I’m working on a project which is trained using two different datasets. I’d like to use to Data Loaders to do this; however, to loop through the Data Loaders, I am forced to use the iterable object. This is restrictive because I’d like to sample (without replacement) from each dataset. Other issues: the sizes of the datasets are different, and the batch size for the samples are also different.

I saw a similar question in which a custom dataset was created to remedy this. However, with that, I would not be able to run entire epochs over the larger dataset, and I would not be able to have different batch sizes. Any suggestions?
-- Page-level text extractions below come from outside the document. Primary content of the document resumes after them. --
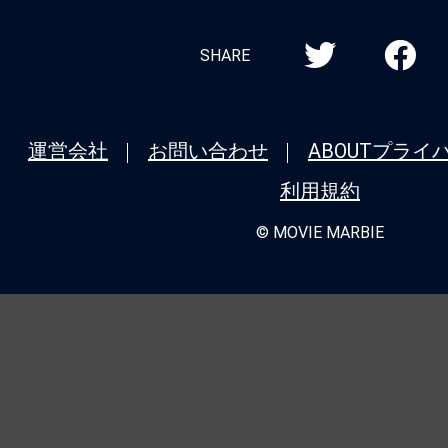
SHARE
運営会社
お問い合わせ
ABOUT
プライ
利用規約
© MOVIE MARBIE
DCurro · April 17, 2018, 8:10pm

It is possible to partially iterate over torch.utils.data.DataLoader. Below is a small snippet of code where the training data is iterated over until some condition is met. Finally, the validation data is iterated over until another condition is met. During each iteration of the outer loop, trainloader and valloader will continue from where they left off in the previous loop.
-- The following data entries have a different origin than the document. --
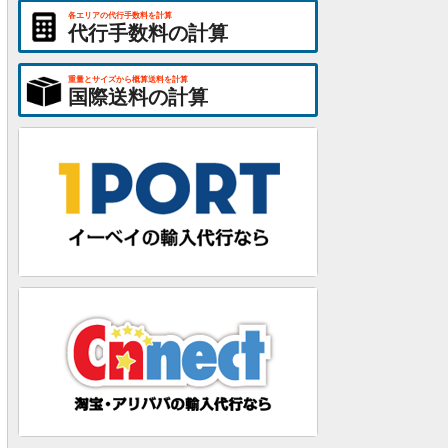
各エリアの代行手数料を計算
代行手数料の計算
重量とサイズから概算送料を計算
国際送料の計算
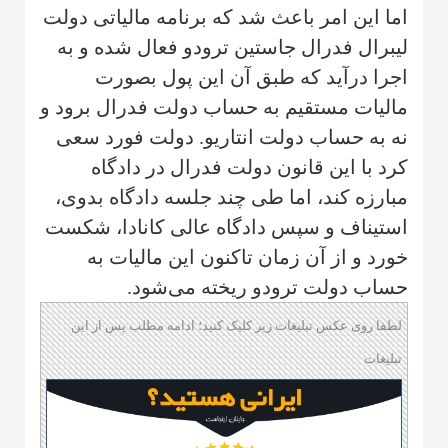
اما این امر باعث شد که برنامه مالیاتی دولت
لیبرال فدرال جاستین ترودو فعال شده و به
اجرا درآید که طبق آن این پول بصورت
مالیات مستقیم به حساب دولت فدرال برود و
نه به حساب دولت انتاریو. دولت فورد سعی
کرد با این قانون دولت فدرال در دادگاه
مبارزه کند، اما طی چند جلسه دادگاه بدوی،
استیناف و سپس دادگاه عالی کانادا، شکست
خورد و از آن زمان تاکنون این مالیات به
حساب دولت ترودو ریخته می‌شود.
لطفا روی عکس تبلیغات زیر کلیک کنید؛ ادامه مطلب پس از این
تبلیغات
If you were using multiple datasets, you could change the condition to account for the proportion you want, fill some buffers with your data, and then act on the buffered data.

for i in range(N):
    for data_idx, data in enumerate(trainloader):
        DO SOMETHING
        if CONDITION:
            break

    for data_idx, data in enumerate(valloader):
        DO SOMETHING
        if CONDITION:
            break

ptrblck · April 17, 2018, 8:21pm

I don’t think they will continue, since the loop is re-initialized. If you want to continue from the last break, you would have to use something like a generator. Did you manage to get the desired behavior?
If so, could you share some code?

Here is a small example showing the last samples are dropped:

from torch.utils.data import DataLoader
from torchvision import datasets
from torchvision import transforms

train_dataset = datasets.FakeData(size=10,
                                  image_size=(3, 24, 24),
                                  transform=transforms.ToTensor())
test_dataset = datasets.FakeData(size=10,
                                 image_size=(3, 24, 24),
                                 transform=transforms.ToTensor())

train_loader = DataLoader(train_dataset)
test_loader = DataLoader(test_dataset)

for epoch in range(3):
    for batch_idx, (data, target) in enumerate(train_loader):
        print('epoch {} train batch {}'.format(epoch, batch_idx))
        if batch_idx == 5:
            break
    
    for batch_idx, (data, target) in enumerate(test_loader):
        print('epoch {} test batch {}'.format(epoch, batch_idx))
        if batch_idx == 5:
            break

Comment the condition and break statement and you will see that each loader returns 10 samples.

DCurro · April 17, 2018, 8:49pm

You’re correct. I had shuffle=True on, so the data was being shuffled each time. It does not continue where it left off.